In my last article, I introduced the concept of the financial speedometer to provide a simple framework on how to evaluate the extent of spending in your household. To extend the analogy, so long as a car engine is running, a car will consume some power and fuel even when the car is not moving. Some big and typically highly inefficient engines burn fuel at high rates even when idling. This makes sense for a complicated machine like a semi tractor which is geared for towing and hauling very heavy loads up and down mountains. For a semi, high power comes at a cost of lower efficiency, but it is a fair tradeoff, because that additional power can be brought to bear to pull the load in times of need.
A high idle, however, is much less appropriate for a small economy car. Unfortunately, too many households have the financial engine of an economy car that idles in the red. When I say that a household budget is idling in the red, I mean that many families have arranged their financial affairs so that their committed expenses every month almost equal their entire income. Through the choices they have made and circumstances they have endured, they have eroded almost all the financial operating room they have. Unlike the semi which can draw upon additional power when needed, households idling red are unable to use their budget or discipline to change their financial situation.

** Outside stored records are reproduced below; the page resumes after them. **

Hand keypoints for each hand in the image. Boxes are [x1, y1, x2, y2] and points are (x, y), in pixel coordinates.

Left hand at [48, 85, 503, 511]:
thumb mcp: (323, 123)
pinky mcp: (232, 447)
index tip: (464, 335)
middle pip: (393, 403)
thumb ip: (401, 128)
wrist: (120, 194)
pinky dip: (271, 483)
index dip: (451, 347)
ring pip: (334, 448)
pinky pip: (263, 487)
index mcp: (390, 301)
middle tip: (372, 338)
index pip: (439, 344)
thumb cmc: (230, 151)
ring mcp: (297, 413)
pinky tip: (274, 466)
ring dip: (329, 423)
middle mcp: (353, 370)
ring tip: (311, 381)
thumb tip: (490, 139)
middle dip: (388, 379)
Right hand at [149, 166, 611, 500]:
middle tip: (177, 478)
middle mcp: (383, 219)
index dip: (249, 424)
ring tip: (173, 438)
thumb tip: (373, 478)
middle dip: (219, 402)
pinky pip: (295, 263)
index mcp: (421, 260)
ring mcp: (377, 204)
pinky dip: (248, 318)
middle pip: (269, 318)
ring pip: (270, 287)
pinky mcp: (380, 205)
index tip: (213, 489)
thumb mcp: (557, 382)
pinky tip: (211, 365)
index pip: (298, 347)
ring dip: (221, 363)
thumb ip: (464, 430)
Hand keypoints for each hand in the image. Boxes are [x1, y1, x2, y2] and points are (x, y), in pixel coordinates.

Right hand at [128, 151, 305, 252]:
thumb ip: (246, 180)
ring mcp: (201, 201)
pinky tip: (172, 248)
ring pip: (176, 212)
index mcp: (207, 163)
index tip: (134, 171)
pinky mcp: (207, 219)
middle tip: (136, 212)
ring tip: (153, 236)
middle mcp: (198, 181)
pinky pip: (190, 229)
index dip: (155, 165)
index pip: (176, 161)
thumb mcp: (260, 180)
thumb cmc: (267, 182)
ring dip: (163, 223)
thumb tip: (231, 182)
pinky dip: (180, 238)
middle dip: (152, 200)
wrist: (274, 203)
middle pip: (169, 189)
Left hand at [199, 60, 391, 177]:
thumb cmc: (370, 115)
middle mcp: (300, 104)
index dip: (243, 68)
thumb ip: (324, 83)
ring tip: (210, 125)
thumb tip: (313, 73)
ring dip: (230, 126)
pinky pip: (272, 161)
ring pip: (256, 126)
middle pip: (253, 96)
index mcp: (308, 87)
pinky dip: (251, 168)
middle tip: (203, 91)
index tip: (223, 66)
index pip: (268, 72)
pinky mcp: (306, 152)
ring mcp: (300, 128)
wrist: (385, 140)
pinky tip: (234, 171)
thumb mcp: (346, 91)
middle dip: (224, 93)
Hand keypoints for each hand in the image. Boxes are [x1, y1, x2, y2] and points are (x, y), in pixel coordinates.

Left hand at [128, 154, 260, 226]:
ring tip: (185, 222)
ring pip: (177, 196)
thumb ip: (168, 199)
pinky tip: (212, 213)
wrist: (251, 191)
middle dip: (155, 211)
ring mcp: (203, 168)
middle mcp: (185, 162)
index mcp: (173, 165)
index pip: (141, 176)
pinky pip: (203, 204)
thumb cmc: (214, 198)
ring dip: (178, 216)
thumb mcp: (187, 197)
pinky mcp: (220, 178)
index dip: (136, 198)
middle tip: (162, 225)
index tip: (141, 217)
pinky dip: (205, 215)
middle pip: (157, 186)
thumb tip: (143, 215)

Many people overspend on clothes, entertainment and food. In most cases, instilling fiscal discipline and refusing to spend opens up financial capacity that can very quickly help a family improve its position. But a family that has overcommitted to rent/housing expenses, insurance, taxes, utilities, gym memberships, contractual obligations and most of all debt cannot simply choose to stop spending. These expenses are commitments and breaking commitments carries much larger repercussions in practical, philosophical and often moral terms.
I, therefore, advise people to carefully monitor what percentage of their spending is composed of committed expenses. The percentage of income that is spent on committed expenses is called your financial idle. I urge people to never allow your idle to exceed more than 55 to 60 percent of your take home pay, (45 to 50 percent if you have irregular income). If, at any time, your financial idle exceeds 80 percent of your income, you are more likely than not, bankrupt. Even if you can somehow stave off bankruptcy in the current arrangement, you will end up endlessly treading water with no hope of improving your situation. To escape this exhausting physical and mental grind, you have only 2 options: upgrade your financial engine by seeking either more lucrative work or additional work, or you will need to make draconian cuts in your lifestyle when you do have opportunities to exit some expenses. By draconian, I recall advising someone to move within a couple of blocks of work, sell the car and give up driving altogether. Some folks have moved a family of four from a 3 bedroom house to a 2 bedroom apartment.
Keep in mind the concept of financial idle. It is one of the key concepts that will help you avoid ending up in a situation where the only escape is via the path of pain. It’s best not to walk that road at all.